Действительно, дискурс неотъемлемых прав и свобод и осуждения тирании всё более распространялся среди политической и культурной элиты. В проекте «фундаментальных законов» П. И. Панина, записанном Д. И. Фонвизиным, говорилось: «Где… произвол одного есть закон верховный, тамо прочная общая связь и существовать не может; тамо есть государство, но нет отечества, есть подданные, но нет граждан, нет того политического тела, которого члены соединялись бы узлом взаимных прав и должностей… Государь… не может… ознаменовать ни могущества, ни достоинства своего иначе, как постановя в государстве своем правила непреложные, основанные на благе общем, и которых не мог бы нарушить сам, не престав быть достойным государем… всякая власть, не ознаменованная божественными качествами правоты и кротости, но производящая обиды, насильства, тиранства, есть власть не от Бога, но от людей, коих несчастия времян попустили, уступая силе, унизить человеческое своё достоинство. В таком гибельном положении нация буде находит средства разорвать свои оковы тем же правом, каким на неё наложены, весьма умно делает, если разрывает… не было ещё в свете нации, которая насильно принудила бы кого стать её государем; и если она без государя существовать может, а без неё государь не может, то очевидно, что первобытная власть была в её руках и что при установлении государя не о том дело было, чем он нацию пожалует, а какою властию она его облекает».

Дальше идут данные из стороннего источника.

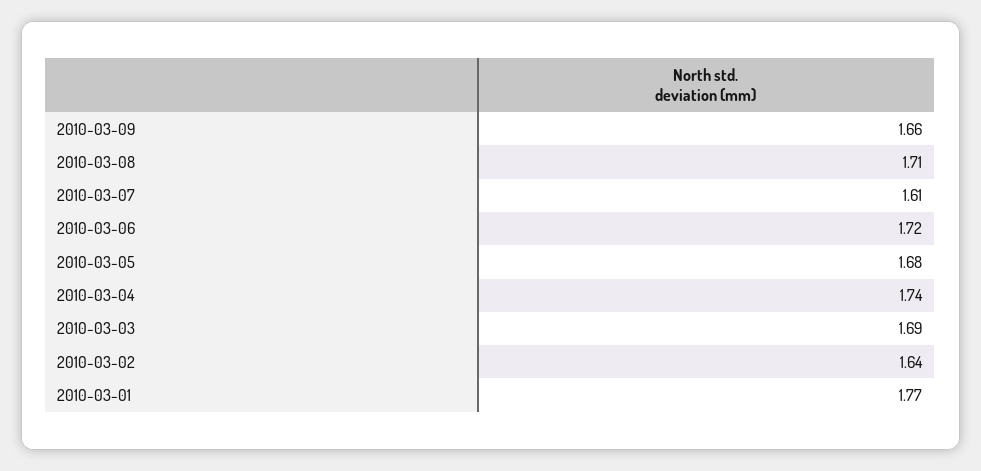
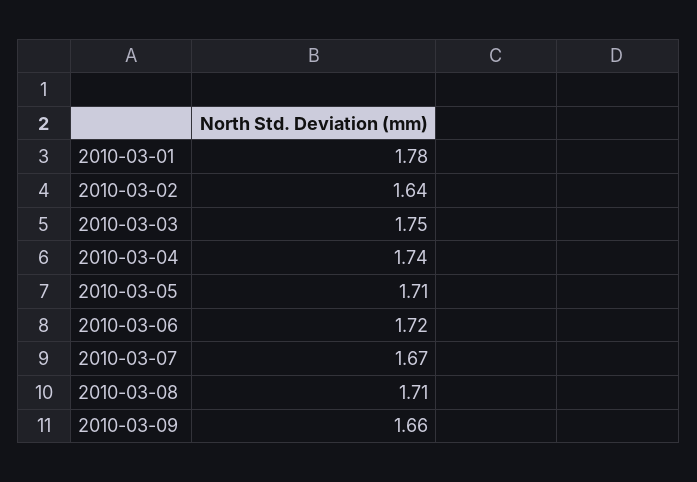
2010-03-07: 1.61 -> 1.67
2010-03-05: 1.68 -> 1.71
2010-03-03: 1.69 -> 1.75
2010-03-01: 1.77 -> 1.78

А. Н. Радищев в примечании к переводу книги Мабли пояснял: «Самодержавство есть наипротивнейшее человеческому естеству состояние. Мы не токмо не можем дать над собою неограниченной власти; но ниже закон, извет общия воли, не имеет другого права наказывать преступников опричь права собственный сохранности. Если мы живём под властию законов, то сие не для того, что мы оное делать долженствуем неотменно; но для того, что мы находим в оном выгоды. Если мы уделяем закону часть наших прав и нашея природныя власти, то дабы оная употребляема была в нашу пользу; о сем мы делаем с обществом
Один из персонажей трагедии Я. Б. Княжнина «Вадим Новгородский» декларировал: «Самодержавие, повсюду бед содетель / Вредит и самую чистейшу добродетель, / И невозбранные пути открыв страстям, / Даёт свободу быть тиранами царям…»
В сущности, все эти рассуждения никак не противоречили идеологии самой Екатерины, изложенной в её «Наказе», — себя-то она считала правящей на основании законов — и в значительной мере были этой идеологией спровоцированы. Но после 1789-го, а особенно после 1793 года стареющей императрице подобные речи стали казаться опасными. «Вадим», по высочайшему повелению, был приговорён к сожжению. Радищев оказался в Сибири. Но затолкнуть джинна вольномыслия, выпущенного самой же властью, обратно в бутылку нерассуждающей покорности было уже невозможно.
Существовала и ещё одна проблема, которая в полной мере будет осознана уже в следующем столетии. Екатерина начала строить в России сословное общество тогда, когда в Европе оно было радикально поставлено под вопрос. Империя, только-только вроде бы вписавшаяся в мейнстрим, внезапно снова оказалась в хвосте. «…Пришла Французская революция и провозгласила, что личные свободы проистекают не из членства в корпорации, а из прямого, непосредственного участия в государстве. Эту свободу монарх неизбежно нарушит, если власть не будет ограничена выборными представителями… Беда Екатерины состояла в том, что она поддерживала статичную форму деления общества на категории в переходную эпоху, когда имевшие длительную традицию политические ценности были уже на грани дискредитации. Просчёт императрицы — в том, что она распределяла привилегии в зависимости от сословной принадлежности как раз в тот момент, когда в повестке дня был поставлен принцип формального равенства. Как следствие, Екатерине II всего лишь удалось возвести одну из последних исторических вех ancien regime»[502]
.«Ежедневный ужас»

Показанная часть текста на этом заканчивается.